06:29
The Tel Aviv Expo Center recently hosted a "recreation" of parts of the Nova Festival, which of course ended in tragedy. Today, we're sharing a few images of that powerful exhibition.
The Tel Aviv Expo Center
recently hosted a “recreation” of the Nova Festival that ended so tragically on October 7, a recreation that also became a memorial. I went to see it in the last days before it closed, and below, share some of the images of a very powerful morning.
I will let the images speak for themselves, and keep the words to a minimum.
But first, as we track the national mood …
another magazine cover from this weekend’s newspapers, which, like the Nova Expo below, is a combination of grief and hope.
We posted a few other examples of these covers on Sunday. This one is from Yediot Ahronot.
The large white headline reads:
Avigayil’s new life.
While the smaller, longer headline reads:
After 51 days in Hamas captivity, the four year old girl whose parents were murdered, has been adopted by her aunt, Liron Mor, along with her two brothers, who survived the Black Sabbath by hiding in a closet. Now, the newly-expanded family is trying to put pieces back together. “The fact that they have one another,” says Liron in this first interview, “is a bit of light in the massive darkness.”
One of the central installations in the exhibition was a gigantic screen on which the faces of many of the 400 people slaughtered were pictured. That it takes so long for all the young, life-filled faces to appear was a powerful way of shocking us, once again, with the sheer magnitude of the horror and loss.
The young people at the rave fled without a moment’s notice, leaving behind all manner of clothing. The exhibition put the clothing, the shoes, the sunglasses and the car keys out, both so families could collect anything they recognized, and so that …
… if the display reminds you of Holocaust memorials, I assume that’s not accidental.
There were, as you have no doubt seen in countless photos and videos, hundreds of cars that were destroyed and entirely burnt—sometimes with people in them.
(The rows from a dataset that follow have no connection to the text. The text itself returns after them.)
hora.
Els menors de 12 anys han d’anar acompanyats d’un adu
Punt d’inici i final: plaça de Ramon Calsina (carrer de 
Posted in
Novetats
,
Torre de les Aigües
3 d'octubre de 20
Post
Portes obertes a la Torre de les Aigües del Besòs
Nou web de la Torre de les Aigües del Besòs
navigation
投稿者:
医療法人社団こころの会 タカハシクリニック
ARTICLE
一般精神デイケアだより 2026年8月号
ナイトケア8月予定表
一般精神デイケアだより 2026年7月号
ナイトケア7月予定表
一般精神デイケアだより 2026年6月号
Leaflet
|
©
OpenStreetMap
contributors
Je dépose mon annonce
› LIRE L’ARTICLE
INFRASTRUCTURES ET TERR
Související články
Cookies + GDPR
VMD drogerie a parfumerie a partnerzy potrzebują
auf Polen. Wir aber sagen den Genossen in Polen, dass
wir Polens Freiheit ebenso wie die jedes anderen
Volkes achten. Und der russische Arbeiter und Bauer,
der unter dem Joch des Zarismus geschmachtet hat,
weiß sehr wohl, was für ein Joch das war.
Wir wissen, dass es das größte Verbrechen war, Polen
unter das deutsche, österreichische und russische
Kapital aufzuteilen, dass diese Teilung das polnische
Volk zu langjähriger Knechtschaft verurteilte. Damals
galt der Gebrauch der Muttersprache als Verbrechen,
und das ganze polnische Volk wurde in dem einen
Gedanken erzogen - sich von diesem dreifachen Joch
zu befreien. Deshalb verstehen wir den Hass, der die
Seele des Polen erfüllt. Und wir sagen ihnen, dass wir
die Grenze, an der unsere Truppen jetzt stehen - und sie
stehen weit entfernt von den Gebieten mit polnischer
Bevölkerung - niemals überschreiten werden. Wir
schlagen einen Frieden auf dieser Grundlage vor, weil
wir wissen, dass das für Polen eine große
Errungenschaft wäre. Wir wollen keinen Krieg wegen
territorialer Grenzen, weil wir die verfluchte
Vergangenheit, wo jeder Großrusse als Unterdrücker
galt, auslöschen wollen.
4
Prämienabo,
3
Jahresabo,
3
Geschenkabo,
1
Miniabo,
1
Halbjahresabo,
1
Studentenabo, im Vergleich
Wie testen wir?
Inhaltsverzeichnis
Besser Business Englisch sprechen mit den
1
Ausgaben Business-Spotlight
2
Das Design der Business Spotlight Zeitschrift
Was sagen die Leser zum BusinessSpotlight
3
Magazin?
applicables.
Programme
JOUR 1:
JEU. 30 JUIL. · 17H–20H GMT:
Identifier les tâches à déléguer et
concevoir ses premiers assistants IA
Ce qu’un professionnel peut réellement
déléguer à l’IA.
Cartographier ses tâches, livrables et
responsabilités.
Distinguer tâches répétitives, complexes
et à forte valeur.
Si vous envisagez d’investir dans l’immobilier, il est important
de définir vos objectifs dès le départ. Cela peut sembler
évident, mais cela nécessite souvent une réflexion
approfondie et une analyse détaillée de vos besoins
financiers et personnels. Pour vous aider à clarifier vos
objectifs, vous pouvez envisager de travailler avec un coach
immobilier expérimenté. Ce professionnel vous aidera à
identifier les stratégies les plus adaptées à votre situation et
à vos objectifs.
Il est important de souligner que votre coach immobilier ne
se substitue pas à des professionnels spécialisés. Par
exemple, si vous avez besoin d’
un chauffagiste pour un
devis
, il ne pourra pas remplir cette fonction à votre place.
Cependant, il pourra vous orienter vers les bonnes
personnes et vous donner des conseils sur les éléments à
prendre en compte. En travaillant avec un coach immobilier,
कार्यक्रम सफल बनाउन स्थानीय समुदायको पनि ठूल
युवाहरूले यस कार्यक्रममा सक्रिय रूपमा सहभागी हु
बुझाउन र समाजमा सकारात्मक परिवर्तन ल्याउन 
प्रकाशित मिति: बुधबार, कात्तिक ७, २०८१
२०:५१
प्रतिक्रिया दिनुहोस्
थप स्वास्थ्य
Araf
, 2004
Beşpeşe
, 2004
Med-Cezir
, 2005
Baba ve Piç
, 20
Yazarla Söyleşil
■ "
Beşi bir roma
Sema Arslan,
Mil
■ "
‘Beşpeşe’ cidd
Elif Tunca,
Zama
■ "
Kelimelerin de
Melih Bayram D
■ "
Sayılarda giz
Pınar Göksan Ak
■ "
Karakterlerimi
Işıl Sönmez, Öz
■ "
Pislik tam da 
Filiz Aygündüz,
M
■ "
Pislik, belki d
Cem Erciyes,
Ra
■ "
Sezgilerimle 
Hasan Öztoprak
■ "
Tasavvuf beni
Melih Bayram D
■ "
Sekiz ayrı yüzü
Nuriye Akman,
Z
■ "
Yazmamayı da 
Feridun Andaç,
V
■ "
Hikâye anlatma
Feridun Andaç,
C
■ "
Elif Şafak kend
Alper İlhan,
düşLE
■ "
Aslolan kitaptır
Several of the cars were at the expo, but to give it a sense of the rave, a video was played onto the cars. Note also the notes to friends and loved ones that people have posted everywhere.
The expo also sought to recreate some of the festival feel. The signs are real. Top left: “camping area.” Bottom right: recycling receptacles, with instructions for what goes where. Top right: a participant’s tent and equipment. Bottom left: Coke fridges.
If the Coke fridges look familiar to you, it may be because we posted a video of a soldier arriving at the scene of the slaughter. He called out, asking anyone for a sign of life, but there was no one left alive. In part of the brief video, he looks behind these very fridges and discovers even more bodies. (We posted that video here — you need to scroll down about 3/4 of the way.)
The expo was filled with notes that people had written to those killed. Zoom in on almost anything, like the cars above, and there are notes. Heartbroken and heartbreaking loss.
Bottom left, is but one example, the note in the bottom right corner of the photo. “Bentzik, in your memory. Our love, you’re always in our hearts. Keep being happy up there. May God avenge your blood.”
The woman in the bottom right photo is Libby Cohen Meguri z’’l, who was 22 when she was killed. She was the stepdaughter of Dr. Yariv Yogev, the director of the Obstetrics and Gynecology Department at Ichilov hospital in Tel Aviv. Throughout the war, he has continued to deliver babies at the Lis maternity ward—bringing new life into the world, even as he mourns the life stolen from his family.
Below, we’re including a video of him recalling his later phone call with Libby on October 7 when she called him to tell him she’d been shot.
A video that seeks to replicate the rave-like ambience.
And finally, a sign that has both 6:29, the minute that the horror started, and the promise “We Will Dance Again.”